Длинный всхлип сменили короткие взвизги. Я продолжил.
– От середины ягодиц вверх. Потом от середины вниз. Не торопясь. Очень не быстро. Дайте ребенку прочувствовать каждый удар, но не ждите, пока боль от предыдущего стихнет. Уделите внимание месту, на котором ребенок сидит – это нижняя часть ягодиц, где они закругляются и верхняя часть бедер, до их самой широкой части. Тут очень чувствительно. Задержитесь здесь дольше. Направляйте розгу так, чтобы концы прутьев попадали и внутри бедер, и внутри ягодиц для максимальной чувствительности. Конечно, дети будут шуметь, но не дайте крикам себя обмануть. Не чем шумнее, тем больнее, а чем чувствительнее, тем эффективнее. Мы корректируем поведение. Ребенок лучше запомнит и в будущем будет избегать нежелательных моментов. Не торопитесь. Медленно, но максимально чувствительно. Медленно, но эффективно.
Адель пыталась вывернуться, но я держал ее очень крепко. Она крутилась, сжимала и разжимала ягодицы, дрыгала ногами, позволяя розге проникать везде, где ей посчитается нужным. Ее визг перемежался отчаянным плачем. Она что-то пыталась говорить, но слов уже было не разобрать.
Я не останавливался. Я менял направление прутьев и ритм ударов, заставляя ее чувствовать боль от каждого так же жгуче и остро, как в самом начале. Я не давал ей ни передохнуть, ни набраться воздуха и сил. Я вел ее по самому краю, по вершине стены, позволяя ей самой сделать выбор, по какую оказаться сторону – ведь у нее для этого было мое имя. Я знал, что она хорошо его помнила.
– Тридцать минут – оптимальное время для хорошей порки. Меньше я не рекомендую. Дольше тоже. По окончании не давайте ребенку плакать долго – он должен понимать, что все закончилось. Посадите его рядом. Попросите рассказать, какие выводы сделал из своего наказания. Стимулируйте четкие, короткие формулировки. Обязательно напомните, что это не одноразовая демонстрация вашего родительского авторитета.
Адель плакала. Я уложил ее на подушку и завернул в одеяло. Одной рукой я гладил ее по волосам, по спине, в другую она вцепилась и не отпускала.

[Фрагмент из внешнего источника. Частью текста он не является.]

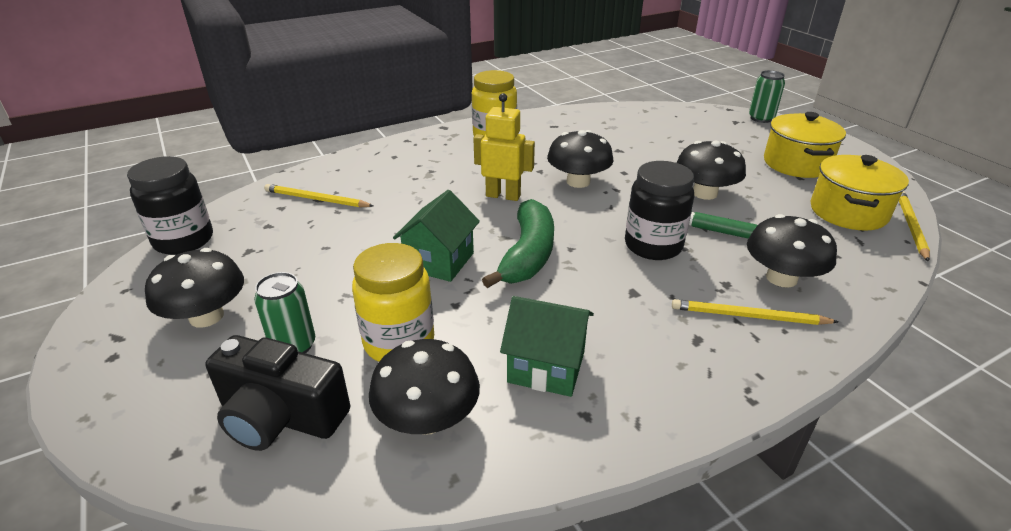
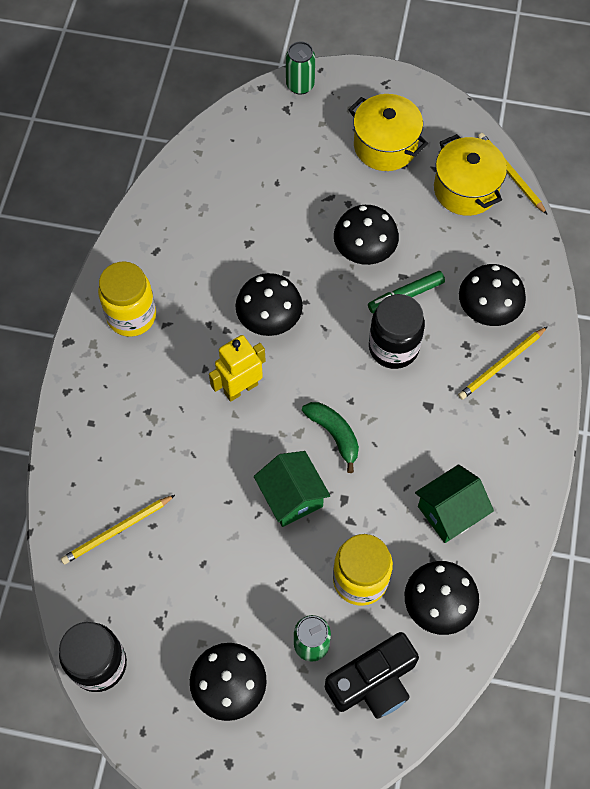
camera: 50 degrees left, 30 degrees up
green banana [482,199,554,288] -> green banana [302,402,359,473], size x0.66

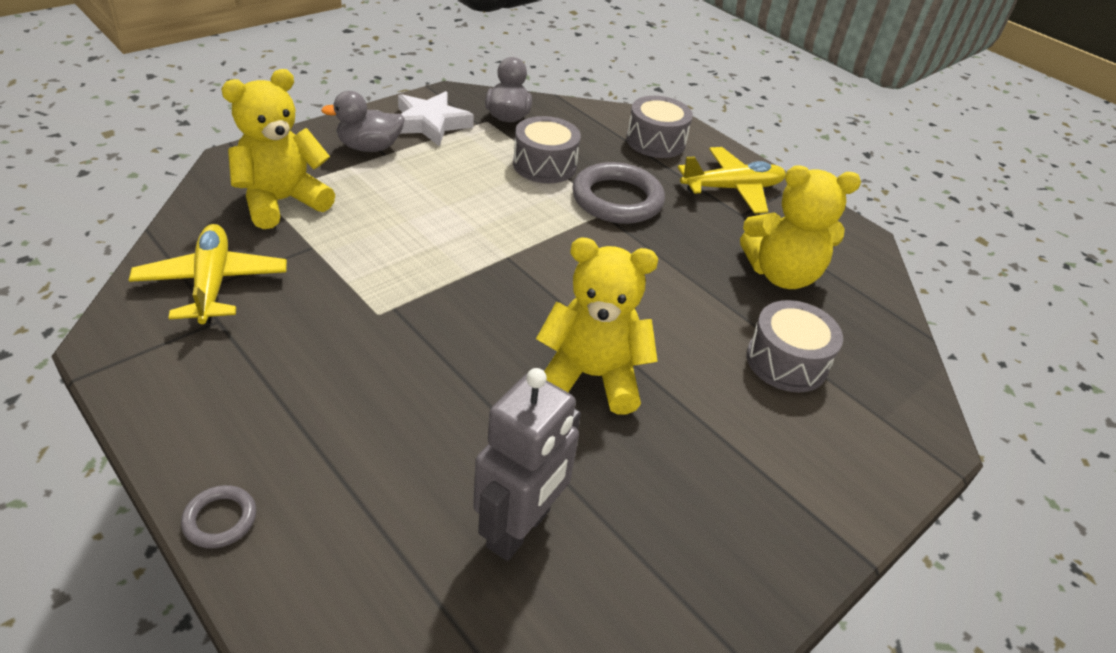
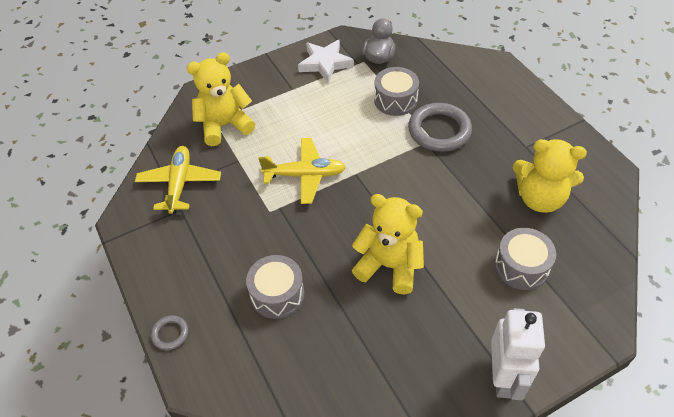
camera: 20 degrees right, 10 degrees up
grey duck [321,91,405,152] -> none
grey robot [473,368,581,561] -> none
grey drum [626,96,693,158] -> grey drum moved to [246,255,304,319]
yellow plane [678,147,786,214] -> yellow plane moved to [258,138,346,204]
none -> white robot [491,308,545,400]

– Поразительно, сколько слез вмещается в одну некрупную размеров женщину, – осторожно пошутил я, когда всхлипы подутихли.
– Боишься покрыться плесенью? – услышал я нахальные интонации из-под одеяла.
Я посмотрел на часы.
– Целых сорок минут тебе удалось побыть паинькой. Поспи сейчас. А я пока побуду рядом.
Адель послушно закрыла глаза.
Кафе Централь, Вена, Австрия
– Скажи, ты ее убил? – Михаэль полировал салфеткой уже третий принесенный ему нож.
– И съел, – мне не нравился его тон.
– Признай, что ты проиграл. Ее обычная неделя на исходе. Еще час, она припудрит носик, застегнет все пуговички на блузке, напустит на себя благочестивый вид и пойдет к своему папочке. Молиться, каяться и выпрашивать прощение.
– Зачем ей прощение. “Папочкино”, – я изобразил интонации моего друга, – Или чьи-то еще. Разве она сделала что-то плохое?
– А разве хорошее? – Михаэль улыбался, и за эту улыбку мне хотелось его придушить.
– Может и хорошее.
– С твоей-то помощью?
– Почему нет? Я ведь несущий свет, помнишь?
– В имени твоем, – Михаэль скривился, – Заключена все ирония мира.
Звякнул телефон.
“Как насчет молочного коктейля? Мне банановый. Вам с малиной. Дьявол всегда в деталях, не правда ли?”
– Мне пора, – я встал из-за стола, – Можешь оплатить мой завтрак.
Я зажал уши. Михаэль никогда не умел проигрывать.